Saturday, 23 October 2010
Parrots 8 The Rainbow Lorikeet
Even wild lorikeets become very tame, and will feed from people’s hands or visit bird tables if suitable food is available. They make good film subjects – see a video of wild lorikeets visiting an Australian back garden here: http://www.youtube.com/watch?v=PlEnVIbLGig&feature=related
The Rainbow lorikeet (sometimes called the Green-Naped Lorikeet) is a widespread species with at least 20 subspecies, some of which are probably full species. The range is throughout Indonesia, New Guinea and northern Australia, and it has also been introduced to Western Australia and New Zealand, where it has been classed as a pest because the birds not only feed on orchard crops but also compete with native species of lorikeet. The wild population is estimated as at least 5,000,000 birds, although some subspecies are threatened, for example the Bali lorikeet T. haematodus mitchellii.
It is an adaptable species, freely using coconut plantations or settlements as well as rainforest. The diet is similar to other members of the lory group, which is actually more diverse in its ecology than you might think.
Lorikeets lack the muscular gizzard to grind up seeds, so although they will take them it is not good for them. They can however make use in many cases of unripe seeds which are still soft, and unripe corn on the cob is very popular with many species of Lories in captivity, as are sprouting seeds. This is often reflected in the structure of the tongue – lorikeets which eat more solid food typically have fewer and shorter papillae at the end of the tongue - these are used to mop up nectar and pollen, and vary with the kinds of flower most commonly visited by each species.

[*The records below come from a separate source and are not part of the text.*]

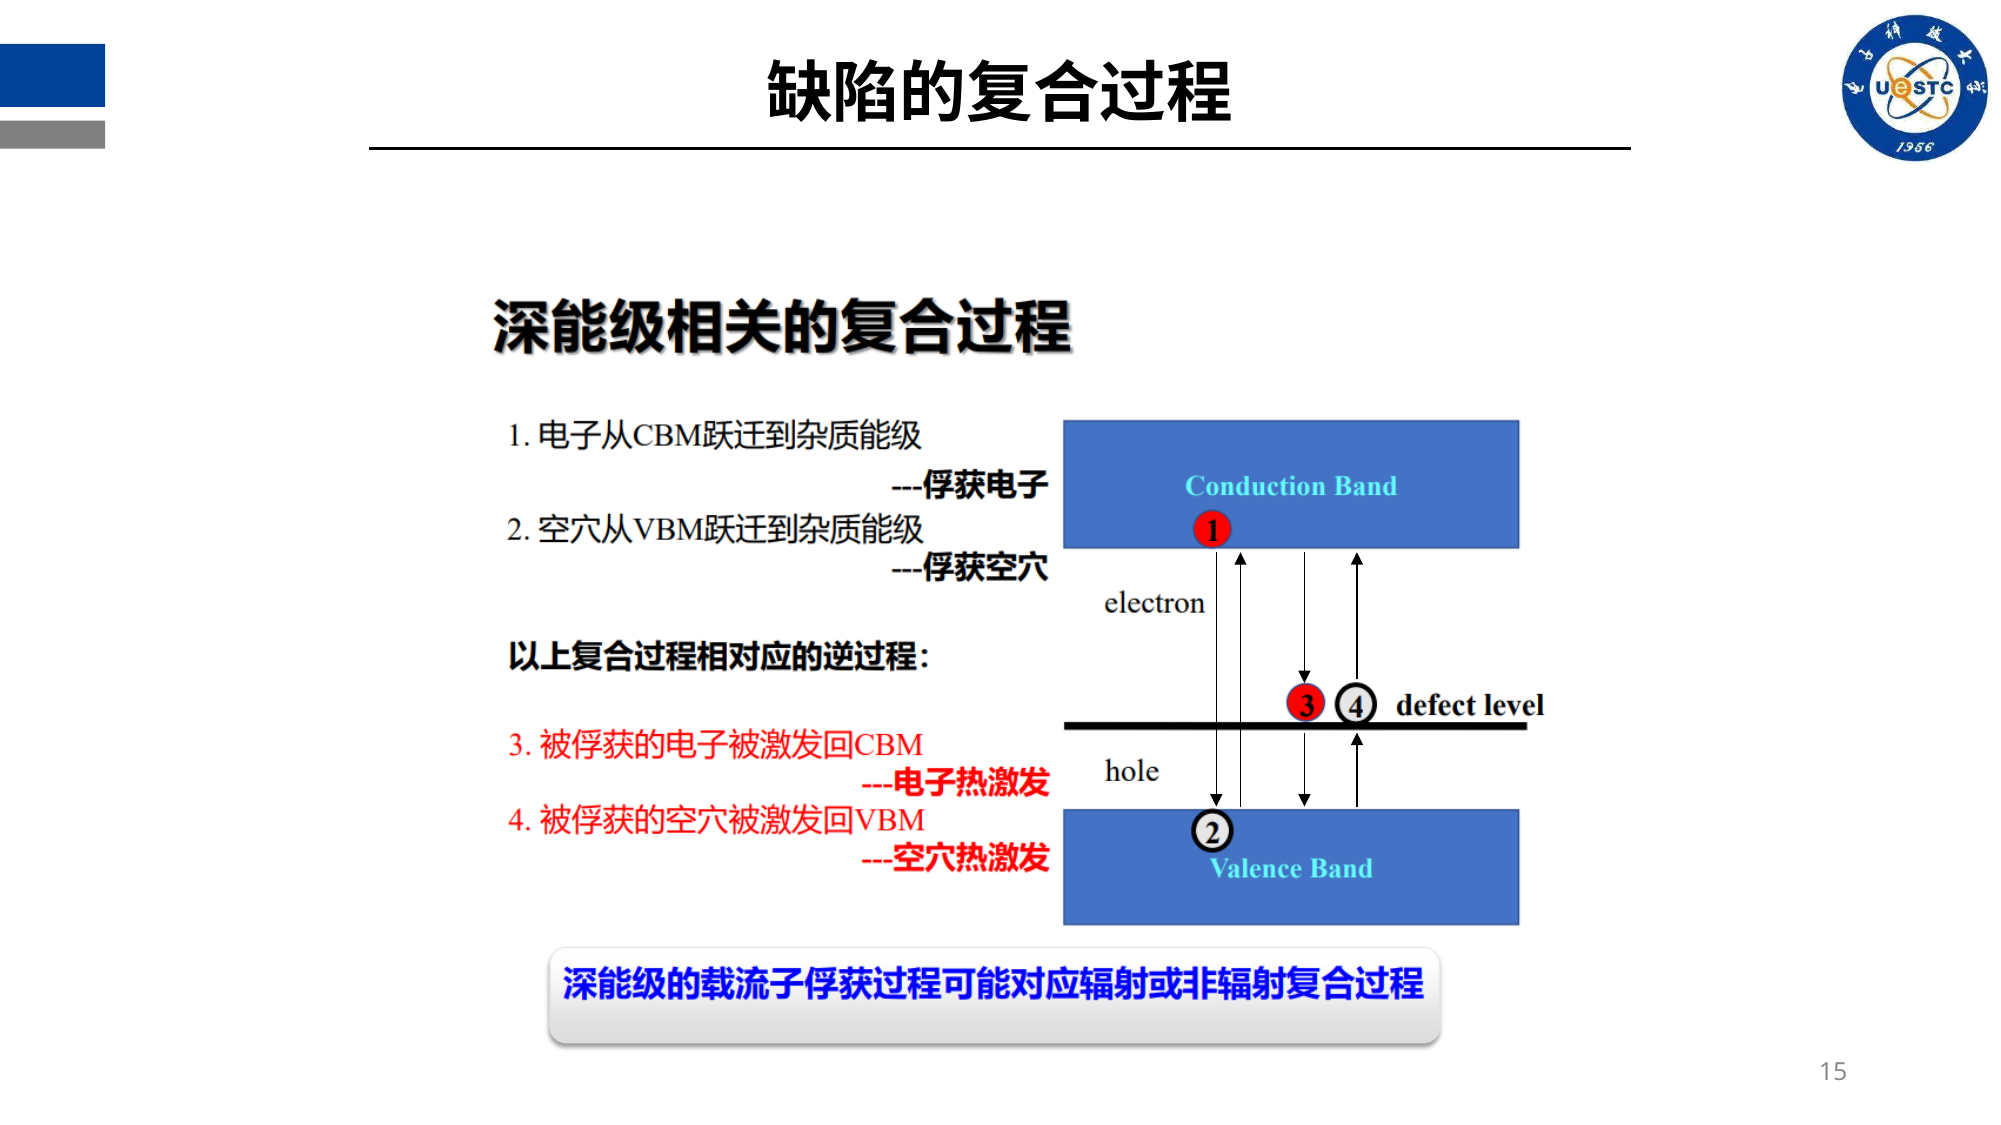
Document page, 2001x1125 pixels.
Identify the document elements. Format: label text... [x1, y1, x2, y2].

text_box 缺陷的复合过程 [751, 42, 1249, 137]
slide_number 15 [1412, 1042, 1863, 1103]
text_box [474, 281, 1557, 1054]
picture [1828, 3, 2000, 174]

The story of Australian wildlife is that of forest animals adapting first to grassland and then to desert, as tectonic movements have gradually moved Australia north through the desert latitudes and away from the position close to Antarctica that it occupied in the Cretaceous. As a result, almost all Australian dry country wildlife has living or extinct rainforest dwelling relatives. For example, the Potoroos we have in twilight world are essentially small rainforest kangaroos. The reverse is also sometimes true – living rainforest animals in Australia may have extinct members which occupied more open habitats which have died out in the (probably) human-caused mass extinction at the end of the last glaciation. Recently fossil tree kangaroos were found from sites in the now treeless Nullarbor Plain, and it appears that the various Rock-wallabies may share a common ancestor with these now entirely rainforest animals.
The same process occurred in Australian birds, and as a result it may be from an unripe seed eating lory that one of the commonest pet birds in the world may have evolved – the domestic budgerigar or parakeet. Although adapted to feeding on grass seed in Australian deserts, the budgerigar has many lory-like traits in its plumage and behaviour, including its highly social and nomadic nature, playfulness and intelligence. Studies place the budgerigar as sister to lories, not as was previously thought close to the Australian Grass Parakeets Neophema as was previously thought.